> [ABOUT THIS TASK] Please copy the records, starting at their very beginning and going on through the line that contains "直で合格した2児の母。2023年国", with both ends included. Leave the pictures out of your answer.

> [EXCERPTED DATA]

__________

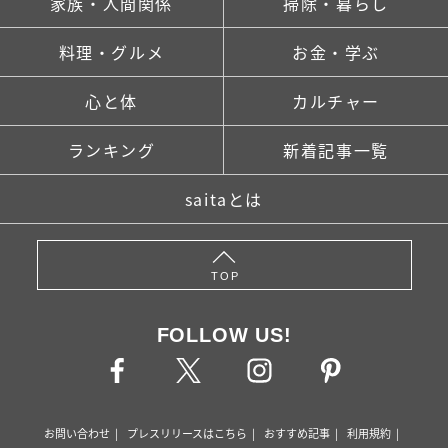
家族・人間関係
掃除・暮らし
料理・グルメ
お金・学ぶ
心と体
カルチャー
ランキング
新着記事一覧
saitaとは
TOP
FOLLOW US!
お問い合わせ
プレスリリースはこちら
おすすめ記事
利用規約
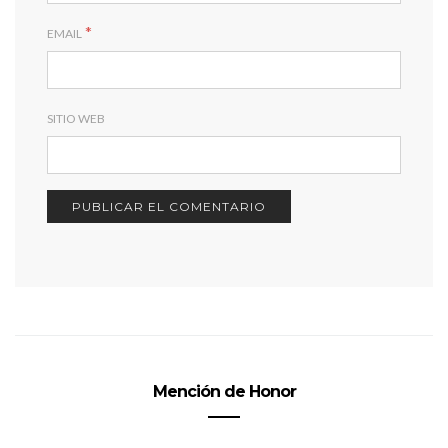
*
EMAIL
SITIO WEB
Mención de Honor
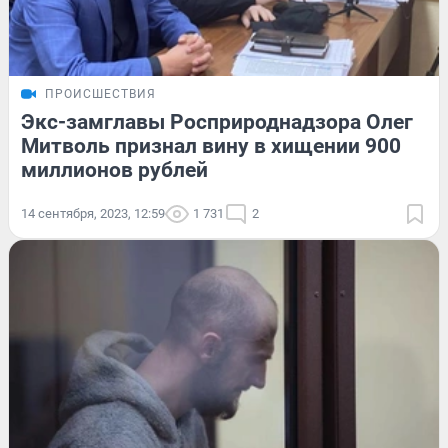
ПРОИСШЕСТВИЯ
Экс-замглавы Росприроднадзора Олег
Митволь признал вину в хищении 900
миллионов рублей
14 сентября, 2023, 12:59
1 731
2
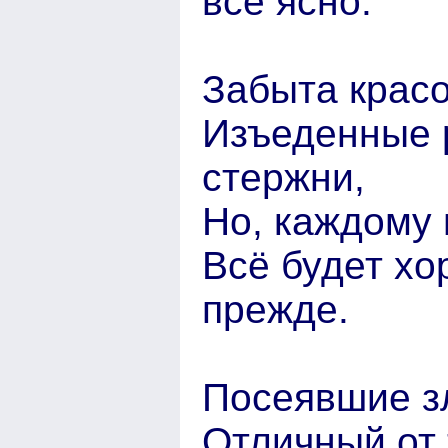
всё ясно.
Забыта красо
Изъеденные 
стержни,
Но, каждому 
Всё будет хо
прежде.
Посеявшие зл
Отличный от т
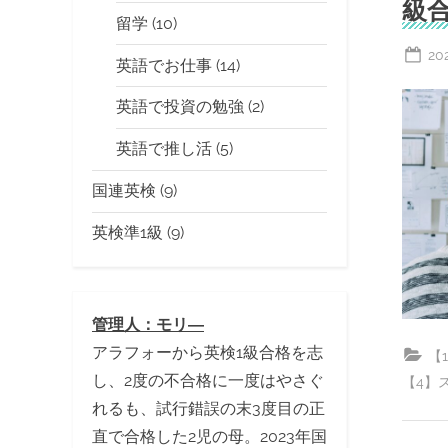
級
留学
(10)
Po
20
英語でお仕事
(14)
on
英語で投資の勉強
(2)
英語で推し活
(5)
国連英検
(9)
英検準1級
(9)
管理人：モリ―
アラフォーから英検1級合格を志
【
し、2度の不合格に一度はやさぐ
【4】
れるも、試行錯誤の末3度目の正
直で合格した2児の母。2023年国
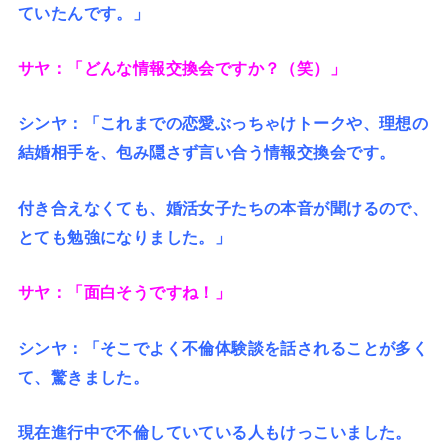
ていたんです。」
サヤ：「どんな情報交換会ですか？（笑）」
シンヤ：「これまでの恋愛ぶっちゃけトークや、理想の
結婚相手を、包み隠さず言い合う情報交換会です。
付き合えなくても、婚活女子たちの本音が聞けるので、
とても勉強になりました。」
サヤ：「面白そうですね！」
シンヤ：「そこでよく不倫体験談を話されることが多く
て、驚きました。
現在進行中で不倫していている人もけっこいました。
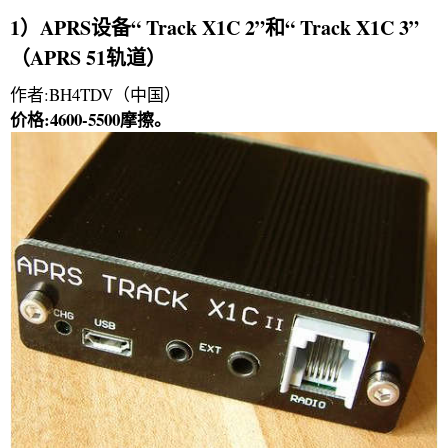
1）APRS设备“ Track X1C 2”和“ Track X1C 3”
（APRS 51轨道）
作者:BH4TDV（中国）
价格:4600-5500摩擦。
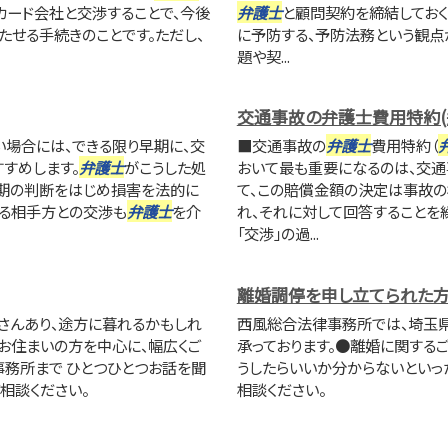
カード会社と交渉することで、今後
弁護士
と顧問契約を締結しておく
たせる手続きのことです。ただし、
に予防する、予防法務という観点
題や契...
交通事故の弁護士費用特約(
い場合には、できる限り早期に、交
■交通事故の
弁護士
費用特約（
すめします。
弁護士
がこうした処
おいて最も重要になるのは、交通
時期の判断をはじめ損害を法的に
て、この賠償金額の決定は事故
る相手方との交渉も
弁護士
を介
れ、それに対して回答することを
「交渉」の過...
離婚調停を申し立てられた
さんあり、途方に暮れるかもしれ
西風総合法律事務所では、埼玉
お住まいの方を中心に、幅広くご
承っております。●離婚に関する
事務所まで ひとつひとつお話を聞
うしたらいいか分からないといっ
相談ください。
相談ください。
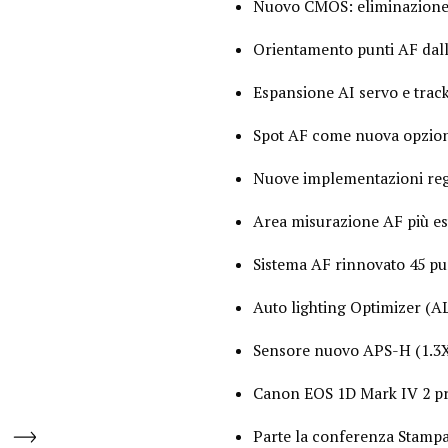
Nuovo CMOS: eliminazione sp
Orientamento punti AF dall’
Espansione AI servo e track
Spot AF come nuova opzione
Nuove implementazioni rego
Area misurazione AF più est
Sistema AF rinnovato 45 pun
Auto lighting Optimizer (A
Sensore nuovo APS-H (1.3X) 
Canon EOS 1D Mark IV 2 pr
Parte la conferenza Stamp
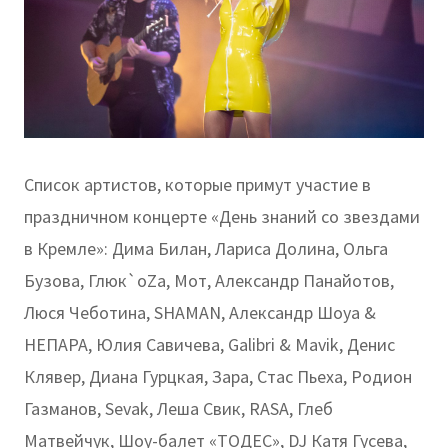
Список артистов, которые примут участие в
праздничном концерте «День знаний со звездами
в Кремле»: Дима Билан, Лариса Долина, Ольга
Бузова, Глюк`оZа, Мот, Александр Панайотов,
Люся Чеботина, SHAMAN, Александр Шоуа &
НЕПАРА, Юлия Савичева, Galibri & Mavik, Денис
Клявер, Диана Гурцкая, Зара, Стас Пьеха, Родион
Газманов, Sevak, Леша Свик, RASA, Глеб
Матвейчук, Шоу-балет «ТОДЕС», DJ Катя Гусева,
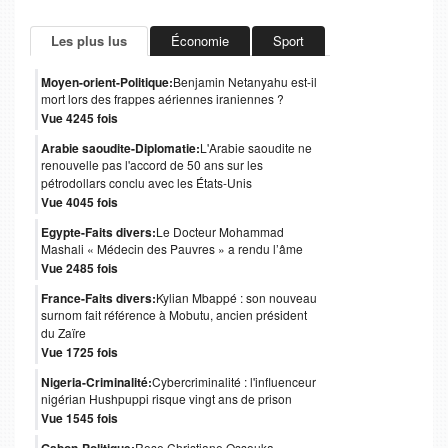
Les plus lus
Économie
Sport
Moyen-orient-Politique:
Benjamin Netanyahu est-il
mort lors des frappes aériennes iraniennes ?
Vue 4245 fois
Arabie saoudite-Diplomatie:
L'Arabie saoudite ne
renouvelle pas l'accord de 50 ans sur les
pétrodollars conclu avec les États-Unis
Vue 4045 fois
Egypte-Faits divers:
Le Docteur Mohammad
Mashali « Médecin des Pauvres » a rendu l’âme
Vue 2485 fois
France-Faits divers:
Kylian Mbappé : son nouveau
surnom fait référence à Mobutu, ancien président
du Zaïre
Vue 1725 fois
Nigeria-Criminalité:
Cybercriminalité : l'influenceur
nigérian Hushpuppi risque vingt ans de prison
Vue 1545 fois
Rose Christiane Ossouka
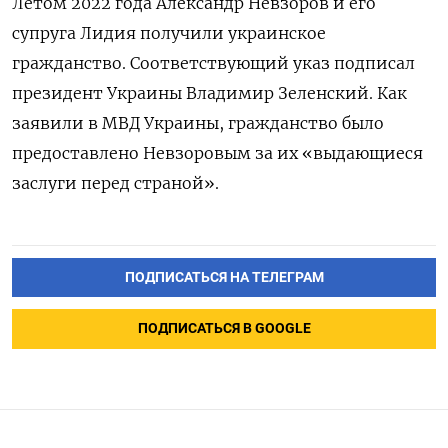
Летом 2022 года Александр Невзоров и его
супруга Лидия получили украинское
гражданство. Соответствующий указ подписал
президент Украины Владимир Зеленский. Как
заявили в МВД Украины, гражданство было
предоставлено Невзоровым за их «выдающиеся
заслуги перед страной».
ПОДПИСАТЬСЯ НА ТЕЛЕГРАМ
ПОДПИСАТЬСЯ В GOOGLE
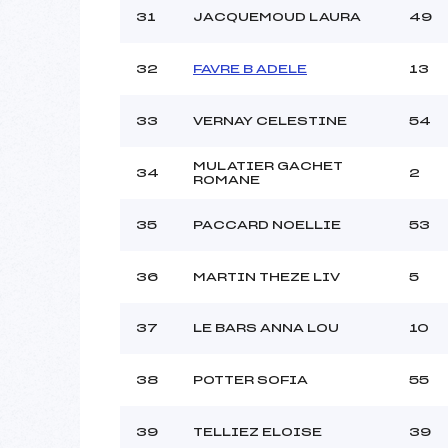
31
JACQUEMOUD LAURA
49
32
FAVRE B ADELE
13
33
VERNAY CELESTINE
54
MULATIER GACHET
34
2
ROMANE
35
PACCARD NOELLIE
53
36
MARTIN THEZE LIV
5
37
LE BARS ANNA LOU
10
38
POTTER SOFIA
55
39
TELLIEZ ELOISE
39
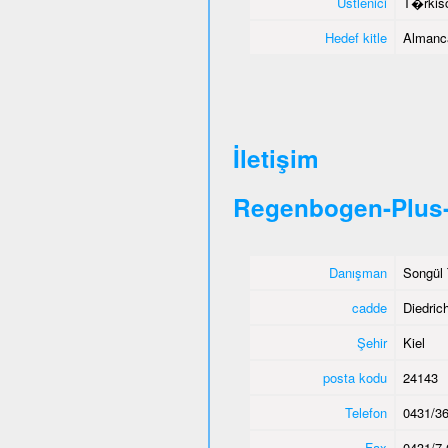
Üstlenici
T�rkisc
Hedef kitle
Almanca
İletişim
Regenbogen-Plus-
Danışman
Songül 
cadde
Diedric
Şehir
Kiel
posta kodu
24143
Telefon
0431/36
Fax
0431/7 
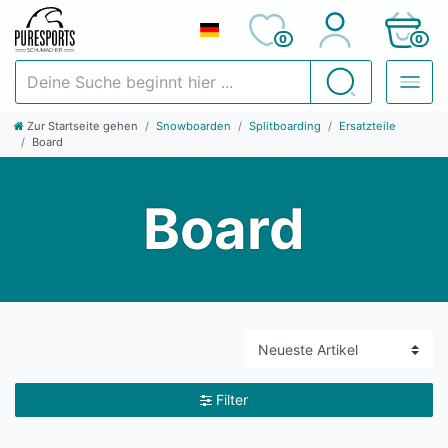
0
0
Deine Suche beginnt hier ...
Suchen
Zur Startseite gehen
Snowboarden
Splitboarding
Ersatzteile
Board
Board
Filter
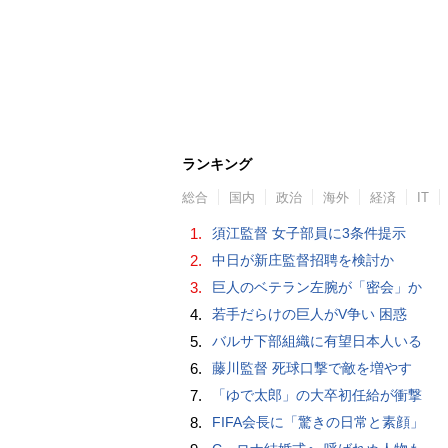
ランキング
総合
国内
政治
海外
経済
IT
1.
須江監督 女子部員に3条件提示
2.
中日が新庄監督招聘を検討か
3.
巨人のベテラン左腕が「密会」か
4.
若手だらけの巨人がV争い 困惑
5.
バルサ下部組織に有望日本人いる
6.
藤川監督 死球口撃で敵を増やす
7.
「ゆで太郎」の大卒初任給が衝撃
8.
FIFA会長に「驚きの日常と素顔」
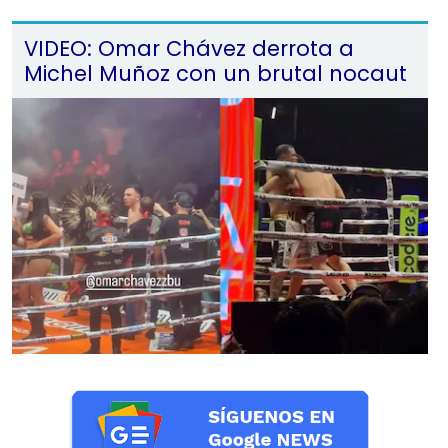
VIDEO: Omar Chávez derrota a
Michel Muñoz con un brutal nocaut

__________

> [WRITTEN REPLY]
家族・人間関係
掃除・暮らし
料理・グルメ
お金・学ぶ
心と体
カルチャー
ランキング
新着記事一覧
saitaとは
TOP
FOLLOW US!
お問い合わせ
プレスリリースはこちら
おすすめ記事
利用規約
*
EMAIL
SITIO WEB
Mención de Honor
ПРОИСШЕСТВИЯ
Экс-замглавы Росприроднадзора Олег
Митволь признал вину в хищении 900
миллионов рублей
14 сентября, 2023, 12:59
1 731
2
всё ясно.
Забыта красо
Изъеденные 
стержни,
Но, каждому 
Всё будет хо
прежде.
Посеявшие зл
Отличный от т
級
留学
(10)
Po
20
英語でお仕事
(14)
on
英語で投資の勉強
(2)
英語で推し活
(5)
国連英検
(9)
英検準1級
(9)
管理人：モリ―
アラフォーから英検1級合格を志
【
し、2度の不合格に一度はやさぐ
【4】
れるも、試行錯誤の末3度目の正
直で合格した2児の母。2023年国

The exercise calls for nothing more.